Tasks and exercises:
A - From the Fieldston graduation excerpt, extract the passage starting at "Jordan's talk, I" and ending at "about this morning.".
B - In the Fieldston graduation excerpt, in which city did Jordan grow up?
C - Give what follows the last sentence of the Fieldston graduation excerpt.

(Page extract)

The high-powered lawyer and corporate director yesterday addressed the grads of New York City's Ethical Culture Fieldston School. My boss, Fortune Managing Editor Andy Serwer, was among the proud parents there. So was Goldman Sachs (GS) CEO Lloyd Blankfein, who got a one-day reprieve from testifying in the trial of former Goldman director Rajat Gupta so he could see his daughter graduate.
Jordan's talk, I heard, was inspiring to the grownups as well as the kids. So I called the man and asked if I could share what he said. Jordan, who grew up in segregated Atlanta during the 1950s, took advantage of every opportunity and built a career advising CEOs of such companies as American Express (AXP), Xerox (XRX), and Lazard (LAZ), where he is now, at 76, a director and also a senior managing director of Lazard Freres. Jordan told me this morning that he doesn't pass up opportunities to share what he's learned. So here's an excerpt of what the big man told the Fieldston grads:
You, the class of 2012, have been given a gift of immeasurable value, but that gift comes with enormous responsibilities, and that's what I want to talk to you about this morning.

(End Page extract)
(Raw data)

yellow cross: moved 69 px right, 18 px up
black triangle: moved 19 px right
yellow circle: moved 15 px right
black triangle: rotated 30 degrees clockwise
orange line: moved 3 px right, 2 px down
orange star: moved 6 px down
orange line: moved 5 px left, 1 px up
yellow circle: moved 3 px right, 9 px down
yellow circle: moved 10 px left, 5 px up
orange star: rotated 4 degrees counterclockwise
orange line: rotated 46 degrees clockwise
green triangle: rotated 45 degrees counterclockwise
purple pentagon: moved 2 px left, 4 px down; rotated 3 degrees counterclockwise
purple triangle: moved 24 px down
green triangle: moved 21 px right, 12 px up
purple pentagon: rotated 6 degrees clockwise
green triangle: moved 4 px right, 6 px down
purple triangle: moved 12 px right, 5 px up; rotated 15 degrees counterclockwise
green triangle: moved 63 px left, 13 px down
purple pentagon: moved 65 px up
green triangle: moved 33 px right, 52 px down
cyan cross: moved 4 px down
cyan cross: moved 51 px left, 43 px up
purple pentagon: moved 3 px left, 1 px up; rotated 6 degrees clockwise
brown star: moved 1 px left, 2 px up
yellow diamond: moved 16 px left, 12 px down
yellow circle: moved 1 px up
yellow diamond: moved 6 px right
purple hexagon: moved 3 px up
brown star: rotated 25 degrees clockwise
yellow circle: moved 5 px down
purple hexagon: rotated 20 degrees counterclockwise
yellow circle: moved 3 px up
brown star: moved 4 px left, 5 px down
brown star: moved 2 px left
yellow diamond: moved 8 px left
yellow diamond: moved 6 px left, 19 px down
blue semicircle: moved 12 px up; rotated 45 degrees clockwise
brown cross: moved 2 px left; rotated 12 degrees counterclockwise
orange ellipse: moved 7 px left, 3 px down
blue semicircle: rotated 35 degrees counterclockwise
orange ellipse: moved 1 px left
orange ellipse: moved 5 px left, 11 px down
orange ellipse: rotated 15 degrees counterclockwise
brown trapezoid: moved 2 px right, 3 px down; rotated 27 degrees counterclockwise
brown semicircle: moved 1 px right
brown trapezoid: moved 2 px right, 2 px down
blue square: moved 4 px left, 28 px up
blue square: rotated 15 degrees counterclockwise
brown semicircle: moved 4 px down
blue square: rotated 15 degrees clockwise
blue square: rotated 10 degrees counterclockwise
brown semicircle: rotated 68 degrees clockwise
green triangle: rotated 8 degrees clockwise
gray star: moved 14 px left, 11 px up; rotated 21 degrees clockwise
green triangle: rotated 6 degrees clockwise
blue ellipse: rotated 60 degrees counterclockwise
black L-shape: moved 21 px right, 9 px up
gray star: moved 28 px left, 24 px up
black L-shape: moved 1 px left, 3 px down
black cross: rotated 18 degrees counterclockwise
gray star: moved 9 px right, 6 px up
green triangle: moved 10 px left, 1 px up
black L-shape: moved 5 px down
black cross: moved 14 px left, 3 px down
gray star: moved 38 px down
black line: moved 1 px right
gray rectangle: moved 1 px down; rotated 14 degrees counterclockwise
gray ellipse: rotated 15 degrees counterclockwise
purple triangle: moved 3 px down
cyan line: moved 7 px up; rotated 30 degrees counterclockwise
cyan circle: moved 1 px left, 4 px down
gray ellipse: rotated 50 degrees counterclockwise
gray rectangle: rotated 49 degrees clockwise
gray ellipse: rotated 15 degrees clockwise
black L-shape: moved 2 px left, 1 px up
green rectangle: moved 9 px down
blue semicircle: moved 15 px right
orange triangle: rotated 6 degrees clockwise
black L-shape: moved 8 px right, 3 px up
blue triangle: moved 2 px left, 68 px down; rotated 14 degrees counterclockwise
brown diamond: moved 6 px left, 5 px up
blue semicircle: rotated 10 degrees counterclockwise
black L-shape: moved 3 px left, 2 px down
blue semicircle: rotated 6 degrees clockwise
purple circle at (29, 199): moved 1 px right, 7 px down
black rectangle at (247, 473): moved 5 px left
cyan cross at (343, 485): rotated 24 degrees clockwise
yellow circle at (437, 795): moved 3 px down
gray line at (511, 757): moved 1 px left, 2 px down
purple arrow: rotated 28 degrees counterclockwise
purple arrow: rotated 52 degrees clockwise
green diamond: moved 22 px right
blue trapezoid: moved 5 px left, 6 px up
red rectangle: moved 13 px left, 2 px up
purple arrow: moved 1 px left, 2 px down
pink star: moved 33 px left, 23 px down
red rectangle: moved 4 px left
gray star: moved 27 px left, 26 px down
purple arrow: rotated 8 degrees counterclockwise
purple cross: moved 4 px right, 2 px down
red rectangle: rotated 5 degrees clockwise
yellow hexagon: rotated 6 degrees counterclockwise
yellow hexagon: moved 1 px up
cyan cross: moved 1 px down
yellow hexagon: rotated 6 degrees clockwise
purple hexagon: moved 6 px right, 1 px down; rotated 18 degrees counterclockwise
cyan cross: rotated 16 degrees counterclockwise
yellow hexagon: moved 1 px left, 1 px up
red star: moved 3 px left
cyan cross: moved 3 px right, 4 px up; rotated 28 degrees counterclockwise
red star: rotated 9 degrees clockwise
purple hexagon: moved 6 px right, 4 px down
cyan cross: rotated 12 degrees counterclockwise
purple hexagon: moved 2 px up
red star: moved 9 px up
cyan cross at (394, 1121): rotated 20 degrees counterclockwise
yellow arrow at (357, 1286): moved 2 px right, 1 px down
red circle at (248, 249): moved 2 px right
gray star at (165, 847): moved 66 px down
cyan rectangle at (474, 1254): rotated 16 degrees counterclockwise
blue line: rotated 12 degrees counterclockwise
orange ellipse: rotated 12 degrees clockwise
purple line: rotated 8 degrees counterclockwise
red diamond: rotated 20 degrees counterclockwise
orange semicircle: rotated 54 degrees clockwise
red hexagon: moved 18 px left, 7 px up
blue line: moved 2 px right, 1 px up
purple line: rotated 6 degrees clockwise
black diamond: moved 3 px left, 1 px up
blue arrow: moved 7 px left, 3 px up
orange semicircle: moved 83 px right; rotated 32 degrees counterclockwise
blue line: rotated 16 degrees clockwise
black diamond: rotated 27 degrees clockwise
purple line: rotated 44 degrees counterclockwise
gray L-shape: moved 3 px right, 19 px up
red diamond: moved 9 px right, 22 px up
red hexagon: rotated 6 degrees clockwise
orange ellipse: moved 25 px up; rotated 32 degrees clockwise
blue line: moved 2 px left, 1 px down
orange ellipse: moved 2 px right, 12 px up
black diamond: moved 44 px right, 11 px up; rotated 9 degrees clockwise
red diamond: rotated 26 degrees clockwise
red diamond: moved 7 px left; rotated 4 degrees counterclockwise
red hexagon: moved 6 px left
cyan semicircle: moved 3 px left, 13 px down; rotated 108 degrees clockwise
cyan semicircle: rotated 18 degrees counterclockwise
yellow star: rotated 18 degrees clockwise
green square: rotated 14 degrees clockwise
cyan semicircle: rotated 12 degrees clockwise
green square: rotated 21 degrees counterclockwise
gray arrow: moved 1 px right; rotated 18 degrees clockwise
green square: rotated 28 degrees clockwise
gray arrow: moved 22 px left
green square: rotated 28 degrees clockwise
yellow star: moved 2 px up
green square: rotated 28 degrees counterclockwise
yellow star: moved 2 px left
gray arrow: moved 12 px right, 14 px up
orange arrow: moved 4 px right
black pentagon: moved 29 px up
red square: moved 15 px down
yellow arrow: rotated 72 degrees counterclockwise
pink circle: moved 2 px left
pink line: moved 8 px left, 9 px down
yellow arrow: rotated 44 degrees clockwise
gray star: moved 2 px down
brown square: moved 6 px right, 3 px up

(End Raw data)

Written answers:
A -
Jordan's talk, I heard, was inspiring to the grownups as well as the kids. So I called the man and asked if I could share what he said. Jordan, who grew up in segregated Atlanta during the 1950s, took advantage of every opportunity and built a career advising CEOs of such companies as American Express (AXP), Xerox (XRX), and Lazard (LAZ), where he is now, at 76, a director and also a senior managing director of Lazard Freres. Jordan told me this morning that he doesn't pass up opportunities to share what he's learned. So here's an excerpt of what the big man told the Fieldston grads:
You, the class of 2012, have been given a gift of immeasurable value, but that gift comes with enormous responsibilities, and that's what I want to talk to you about this morning.

B - Atlanta, which was segregated during the 1950s.

C -
You see, there is very little resemblance between your high school experience and mine. You have been privileged to attend one of the nation's oldest and finest schools, in one of the world's greatest cities. Now I'm not going to tell you that I had to walk barefoot five miles to school … uphill … both coming and going. But I do want to tell you a bit about my high school experience.
I graduated in 1953 from the David T. Howard high school in Atlanta, Georgia. At that time, there were only three high schools in Atlanta for black people, and one was a vocational school. Atlanta did not have any public black high school until 1926.
When I say the words "black high school, " I'm speaking, of course, of segregation. At that time, black people could not attend school alongside white people in Atlanta--or anywhere in the old South.